Vital Sign Monitoring: Monitor blood pressure closely according to protocol, heart rate and rhythm, respiratory rate, temperature, and oxygen saturation.
Airway and Respiratory Management: Assess airway patency and respiratory status. Elevate the head of the bed. Provide oxygen as ordered. Assess swallowing ability and implement aspiration precautions (NPO until swallow screen/evaluation, thickened liquids, proper positioning during feeding).
Medication Administration: Administer medications as prescribed, including tPA (if applicable), antihypertensives, antiplatelets, anticoagulants, seizure medications, etc. Monitor for side effects and effectiveness. For tPA, follow strict protocols for administration and monitoring for bleeding.
Fluid and Electrolyte Management: Monitor I&O, assess hydration status, and administer IV fluids as ordered.
Blood Glucose Monitoring and Management: Monitor blood glucose levels and administer insulin or other medications as needed.
Skin Care: Implement a turning schedule to prevent pressure ulcers, especially in patients with mobility deficits. Keep skin clean and dry.
Bowel and Bladder Management: Assess bowel and bladder function. Patients may experience incontinence or retention. Implement a bowel and bladder program as needed.
Mobility and Positioning: Assist with turning and positioning to prevent contractures and promote circulation. Encourage early mobilization as tolerated and ordered by the physician.

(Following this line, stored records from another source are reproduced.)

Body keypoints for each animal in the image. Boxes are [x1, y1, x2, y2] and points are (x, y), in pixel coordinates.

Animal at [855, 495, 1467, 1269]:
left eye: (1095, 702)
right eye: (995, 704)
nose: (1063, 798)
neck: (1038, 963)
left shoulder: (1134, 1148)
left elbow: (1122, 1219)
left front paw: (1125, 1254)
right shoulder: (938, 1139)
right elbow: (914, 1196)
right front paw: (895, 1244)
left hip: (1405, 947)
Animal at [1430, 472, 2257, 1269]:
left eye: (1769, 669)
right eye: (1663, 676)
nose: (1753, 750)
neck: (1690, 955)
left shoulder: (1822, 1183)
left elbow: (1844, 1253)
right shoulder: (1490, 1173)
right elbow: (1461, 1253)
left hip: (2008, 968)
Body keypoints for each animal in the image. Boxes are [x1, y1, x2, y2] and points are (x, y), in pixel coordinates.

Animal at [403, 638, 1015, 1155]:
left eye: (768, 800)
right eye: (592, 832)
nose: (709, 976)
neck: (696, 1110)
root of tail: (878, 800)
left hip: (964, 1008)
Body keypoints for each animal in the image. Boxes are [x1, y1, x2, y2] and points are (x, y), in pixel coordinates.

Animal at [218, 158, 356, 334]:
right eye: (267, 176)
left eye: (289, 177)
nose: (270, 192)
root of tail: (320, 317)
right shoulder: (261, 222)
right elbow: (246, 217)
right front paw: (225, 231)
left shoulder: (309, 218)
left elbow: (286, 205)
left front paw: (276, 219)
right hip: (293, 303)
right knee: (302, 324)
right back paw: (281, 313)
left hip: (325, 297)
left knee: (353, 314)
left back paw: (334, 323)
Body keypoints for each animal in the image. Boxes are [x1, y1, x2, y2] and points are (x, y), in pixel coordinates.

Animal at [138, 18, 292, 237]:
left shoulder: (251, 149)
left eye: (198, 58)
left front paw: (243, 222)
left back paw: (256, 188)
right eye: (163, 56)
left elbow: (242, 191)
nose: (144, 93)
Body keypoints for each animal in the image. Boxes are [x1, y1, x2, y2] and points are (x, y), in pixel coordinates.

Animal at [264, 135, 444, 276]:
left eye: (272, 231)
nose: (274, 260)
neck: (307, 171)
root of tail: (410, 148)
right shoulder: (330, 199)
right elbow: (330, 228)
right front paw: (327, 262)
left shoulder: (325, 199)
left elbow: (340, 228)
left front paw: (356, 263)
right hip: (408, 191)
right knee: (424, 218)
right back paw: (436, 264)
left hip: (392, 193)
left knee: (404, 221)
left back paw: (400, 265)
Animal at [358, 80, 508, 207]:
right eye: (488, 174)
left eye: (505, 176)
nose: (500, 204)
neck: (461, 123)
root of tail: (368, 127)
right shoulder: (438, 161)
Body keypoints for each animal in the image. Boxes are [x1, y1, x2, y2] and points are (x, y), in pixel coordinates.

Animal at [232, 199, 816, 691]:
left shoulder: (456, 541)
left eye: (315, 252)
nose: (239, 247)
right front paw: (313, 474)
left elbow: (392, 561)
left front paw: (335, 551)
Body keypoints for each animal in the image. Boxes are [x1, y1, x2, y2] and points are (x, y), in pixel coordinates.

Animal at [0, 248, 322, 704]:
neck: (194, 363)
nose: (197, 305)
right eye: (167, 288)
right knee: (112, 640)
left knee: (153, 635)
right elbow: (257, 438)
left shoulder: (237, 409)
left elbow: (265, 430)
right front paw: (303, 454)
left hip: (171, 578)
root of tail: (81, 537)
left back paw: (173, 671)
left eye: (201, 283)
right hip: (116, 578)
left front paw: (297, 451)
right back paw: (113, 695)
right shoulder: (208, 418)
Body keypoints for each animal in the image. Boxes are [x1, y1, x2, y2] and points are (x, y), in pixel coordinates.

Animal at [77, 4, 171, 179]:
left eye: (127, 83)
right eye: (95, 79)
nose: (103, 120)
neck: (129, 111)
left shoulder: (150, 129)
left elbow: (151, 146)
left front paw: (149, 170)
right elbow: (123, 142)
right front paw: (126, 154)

Safety: Implement fall precautions. Orient the patient to their surroundings if they are confused. Provide a safe environment.
Communication: Assess communication deficits (aphasia, dysarthria) and use strategies to facilitate communication (e.g., pictures, communication boards, speaking slowly and clearly).
Emotional Support: Stroke can be a frightening experience. Provide emotional support to the patient and family.
Patient and Family Education: Educate about stroke risk factors, signs and symptoms (FAST), the importance of seeking immediate medical attention, the treatment plan, medications, rehabilitation, and lifestyle modifications to prevent future strokes.
Collaboration: Work closely with the interdisciplinary team, including physicians, physical therapists, occupational therapists, speech therapists, dietitians, and social workers, to provide comprehensive care and plan for discharge and rehabilitation.